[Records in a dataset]
■ ■ ■ ■

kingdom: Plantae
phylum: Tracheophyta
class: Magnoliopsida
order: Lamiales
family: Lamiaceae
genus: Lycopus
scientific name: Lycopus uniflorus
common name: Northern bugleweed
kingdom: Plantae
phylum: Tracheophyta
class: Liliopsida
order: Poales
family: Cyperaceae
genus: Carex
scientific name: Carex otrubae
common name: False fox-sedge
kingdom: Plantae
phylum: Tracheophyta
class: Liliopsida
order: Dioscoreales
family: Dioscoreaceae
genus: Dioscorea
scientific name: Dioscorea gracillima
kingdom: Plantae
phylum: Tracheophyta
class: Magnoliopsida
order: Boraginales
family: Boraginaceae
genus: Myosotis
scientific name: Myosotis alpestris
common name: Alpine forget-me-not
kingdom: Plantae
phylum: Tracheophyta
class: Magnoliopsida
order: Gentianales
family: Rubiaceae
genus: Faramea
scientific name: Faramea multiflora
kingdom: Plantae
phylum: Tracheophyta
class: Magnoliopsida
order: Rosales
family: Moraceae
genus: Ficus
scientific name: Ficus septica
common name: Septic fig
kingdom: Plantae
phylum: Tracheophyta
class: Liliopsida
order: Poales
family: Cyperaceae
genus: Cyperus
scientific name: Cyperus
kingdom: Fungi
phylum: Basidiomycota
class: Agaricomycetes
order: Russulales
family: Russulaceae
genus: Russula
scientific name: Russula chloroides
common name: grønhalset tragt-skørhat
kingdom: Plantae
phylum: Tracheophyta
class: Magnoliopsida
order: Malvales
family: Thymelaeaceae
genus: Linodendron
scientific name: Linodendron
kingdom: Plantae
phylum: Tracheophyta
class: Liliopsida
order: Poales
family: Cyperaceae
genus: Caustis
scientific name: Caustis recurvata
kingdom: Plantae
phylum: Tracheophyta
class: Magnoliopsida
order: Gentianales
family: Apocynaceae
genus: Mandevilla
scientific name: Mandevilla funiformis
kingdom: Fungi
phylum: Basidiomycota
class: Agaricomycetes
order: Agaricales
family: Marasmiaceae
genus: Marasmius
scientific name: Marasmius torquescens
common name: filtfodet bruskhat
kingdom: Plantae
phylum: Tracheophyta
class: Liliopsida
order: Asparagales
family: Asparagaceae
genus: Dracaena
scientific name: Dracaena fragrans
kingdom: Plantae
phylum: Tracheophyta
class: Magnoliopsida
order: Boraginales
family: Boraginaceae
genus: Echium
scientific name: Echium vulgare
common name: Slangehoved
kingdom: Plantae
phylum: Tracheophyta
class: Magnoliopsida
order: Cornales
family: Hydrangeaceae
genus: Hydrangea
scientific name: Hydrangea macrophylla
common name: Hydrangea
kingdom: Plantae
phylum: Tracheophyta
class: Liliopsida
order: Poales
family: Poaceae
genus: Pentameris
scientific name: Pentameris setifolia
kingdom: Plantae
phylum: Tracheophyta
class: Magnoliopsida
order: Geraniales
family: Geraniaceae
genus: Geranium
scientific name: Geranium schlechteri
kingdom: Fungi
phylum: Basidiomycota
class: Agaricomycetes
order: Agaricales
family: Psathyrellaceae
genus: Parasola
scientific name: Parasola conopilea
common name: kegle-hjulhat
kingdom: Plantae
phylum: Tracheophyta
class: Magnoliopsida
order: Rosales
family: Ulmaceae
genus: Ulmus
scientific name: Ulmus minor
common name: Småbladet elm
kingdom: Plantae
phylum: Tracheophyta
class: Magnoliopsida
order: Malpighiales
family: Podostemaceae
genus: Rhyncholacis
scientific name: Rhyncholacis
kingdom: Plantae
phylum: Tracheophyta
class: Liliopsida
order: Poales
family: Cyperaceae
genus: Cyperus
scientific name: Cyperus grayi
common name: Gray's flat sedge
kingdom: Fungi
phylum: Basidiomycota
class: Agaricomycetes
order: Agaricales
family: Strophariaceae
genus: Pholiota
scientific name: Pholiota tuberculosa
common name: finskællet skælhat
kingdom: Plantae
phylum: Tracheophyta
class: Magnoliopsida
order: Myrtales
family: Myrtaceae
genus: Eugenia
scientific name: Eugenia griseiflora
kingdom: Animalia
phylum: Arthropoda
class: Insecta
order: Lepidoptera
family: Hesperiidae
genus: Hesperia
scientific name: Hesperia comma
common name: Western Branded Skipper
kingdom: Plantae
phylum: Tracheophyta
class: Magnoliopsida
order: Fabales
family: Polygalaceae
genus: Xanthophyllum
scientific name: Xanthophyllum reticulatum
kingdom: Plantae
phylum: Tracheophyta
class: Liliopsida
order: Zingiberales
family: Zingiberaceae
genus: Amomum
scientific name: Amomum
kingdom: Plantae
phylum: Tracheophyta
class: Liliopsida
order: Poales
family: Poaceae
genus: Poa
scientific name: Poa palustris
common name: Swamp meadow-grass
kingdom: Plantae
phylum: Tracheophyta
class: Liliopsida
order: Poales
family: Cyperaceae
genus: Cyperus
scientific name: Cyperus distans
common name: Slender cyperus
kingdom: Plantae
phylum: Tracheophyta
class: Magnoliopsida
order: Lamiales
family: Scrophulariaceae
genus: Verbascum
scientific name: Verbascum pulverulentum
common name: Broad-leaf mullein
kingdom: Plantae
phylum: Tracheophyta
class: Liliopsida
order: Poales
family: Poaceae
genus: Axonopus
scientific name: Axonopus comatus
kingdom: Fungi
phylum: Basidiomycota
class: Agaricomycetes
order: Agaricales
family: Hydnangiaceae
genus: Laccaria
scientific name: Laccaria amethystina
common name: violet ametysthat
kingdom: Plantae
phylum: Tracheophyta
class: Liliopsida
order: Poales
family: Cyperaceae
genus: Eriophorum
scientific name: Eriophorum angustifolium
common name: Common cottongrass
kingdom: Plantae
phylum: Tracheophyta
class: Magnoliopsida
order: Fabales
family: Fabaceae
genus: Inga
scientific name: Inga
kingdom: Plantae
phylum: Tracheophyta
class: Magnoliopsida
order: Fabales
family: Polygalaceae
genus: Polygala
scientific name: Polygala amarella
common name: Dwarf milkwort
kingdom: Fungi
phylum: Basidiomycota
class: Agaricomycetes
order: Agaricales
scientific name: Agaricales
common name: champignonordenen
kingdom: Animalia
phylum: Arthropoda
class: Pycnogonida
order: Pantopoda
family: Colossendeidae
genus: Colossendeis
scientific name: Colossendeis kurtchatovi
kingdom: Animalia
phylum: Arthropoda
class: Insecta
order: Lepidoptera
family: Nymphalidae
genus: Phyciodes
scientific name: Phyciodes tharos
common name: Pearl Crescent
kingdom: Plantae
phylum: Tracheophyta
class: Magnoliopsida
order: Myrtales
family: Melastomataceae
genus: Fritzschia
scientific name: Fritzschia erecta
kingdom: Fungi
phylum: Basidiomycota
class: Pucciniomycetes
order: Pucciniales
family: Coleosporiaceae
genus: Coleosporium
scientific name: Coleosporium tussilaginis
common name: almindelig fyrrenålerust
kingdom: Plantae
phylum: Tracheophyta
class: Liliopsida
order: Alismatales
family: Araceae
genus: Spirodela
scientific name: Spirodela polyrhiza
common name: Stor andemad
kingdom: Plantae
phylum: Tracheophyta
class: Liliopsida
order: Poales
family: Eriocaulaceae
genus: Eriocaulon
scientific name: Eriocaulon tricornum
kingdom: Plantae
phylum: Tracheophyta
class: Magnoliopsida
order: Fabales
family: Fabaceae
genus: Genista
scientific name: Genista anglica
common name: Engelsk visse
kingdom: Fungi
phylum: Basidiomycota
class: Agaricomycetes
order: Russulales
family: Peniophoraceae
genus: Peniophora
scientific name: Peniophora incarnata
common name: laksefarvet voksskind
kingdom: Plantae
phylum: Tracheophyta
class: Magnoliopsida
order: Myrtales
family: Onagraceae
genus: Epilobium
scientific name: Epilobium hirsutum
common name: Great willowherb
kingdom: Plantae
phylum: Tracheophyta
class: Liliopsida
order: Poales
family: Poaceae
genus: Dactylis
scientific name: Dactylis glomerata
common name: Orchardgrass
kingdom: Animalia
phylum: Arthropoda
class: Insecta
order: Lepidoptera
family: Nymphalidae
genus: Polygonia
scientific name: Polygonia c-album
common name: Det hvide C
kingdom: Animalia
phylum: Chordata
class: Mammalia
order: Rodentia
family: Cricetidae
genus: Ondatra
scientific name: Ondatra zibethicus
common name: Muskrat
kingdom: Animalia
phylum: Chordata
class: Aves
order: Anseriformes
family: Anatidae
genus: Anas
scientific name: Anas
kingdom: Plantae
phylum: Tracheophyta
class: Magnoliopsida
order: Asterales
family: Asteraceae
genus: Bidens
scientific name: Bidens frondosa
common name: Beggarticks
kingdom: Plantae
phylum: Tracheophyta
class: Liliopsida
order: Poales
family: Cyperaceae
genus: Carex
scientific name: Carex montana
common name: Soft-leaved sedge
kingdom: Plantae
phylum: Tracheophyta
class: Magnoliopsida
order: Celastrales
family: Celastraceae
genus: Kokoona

■ ■ ■ ■

### DIRECTION
Rewrite the listing from the line holding "genus: Fritzschia" through the end, both included, substituting "vernacular name" for every "common name" and leaving everything else unchanged.

### RESULT OF THE TASK
genus: Fritzschia
scientific name: Fritzschia erecta
kingdom: Fungi
phylum: Basidiomycota
class: Pucciniomycetes
order: Pucciniales
family: Coleosporiaceae
genus: Coleosporium
scientific name: Coleosporium tussilaginis
vernacular name: almindelig fyrrenålerust
kingdom: Plantae
phylum: Tracheophyta
class: Liliopsida
order: Alismatales
family: Araceae
genus: Spirodela
scientific name: Spirodela polyrhiza
vernacular name: Stor andemad
kingdom: Plantae
phylum: Tracheophyta
class: Liliopsida
order: Poales
family: Eriocaulaceae
genus: Eriocaulon
scientific name: Eriocaulon tricornum
kingdom: Plantae
phylum: Tracheophyta
class: Magnoliopsida
order: Fabales
family: Fabaceae
genus: Genista
scientific name: Genista anglica
vernacular name: Engelsk visse
kingdom: Fungi
phylum: Basidiomycota
class: Agaricomycetes
order: Russulales
family: Peniophoraceae
genus: Peniophora
scientific name: Peniophora incarnata
vernacular name: laksefarvet voksskind
kingdom: Plantae
phylum: Tracheophyta
class: Magnoliopsida
order: Myrtales
family: Onagraceae
genus: Epilobium
scientific name: Epilobium hirsutum
vernacular name: Great willowherb
kingdom: Plantae
phylum: Tracheophyta
class: Liliopsida
order: Poales
family: Poaceae
genus: Dactylis
scientific name: Dactylis glomerata
vernacular name: Orchardgrass
kingdom: Animalia
phylum: Arthropoda
class: Insecta
order: Lepidoptera
family: Nymphalidae
genus: Polygonia
scientific name: Polygonia c-album
vernacular name: Det hvide C
kingdom: Animalia
phylum: Chordata
class: Mammalia
order: Rodentia
family: Cricetidae
genus: Ondatra
scientific name: Ondatra zibethicus
vernacular name: Muskrat
kingdom: Animalia
phylum: Chordata
class: Aves
order: Anseriformes
family: Anatidae
genus: Anas
scientific name: Anas
kingdom: Plantae
phylum: Tracheophyta
class: Magnoliopsida
order: Asterales
family: Asteraceae
genus: Bidens
scientific name: Bidens frondosa
vernacular name: Beggarticks
kingdom: Plantae
phylum: Tracheophyta
class: Liliopsida
order: Poales
family: Cyperaceae
genus: Carex
scientific name: Carex montana
vernacular name: Soft-leaved sedge
kingdom: Plantae
phylum: Tracheophyta
class: Magnoliopsida
order: Celastrales
family: Celastraceae
genus: Kokoona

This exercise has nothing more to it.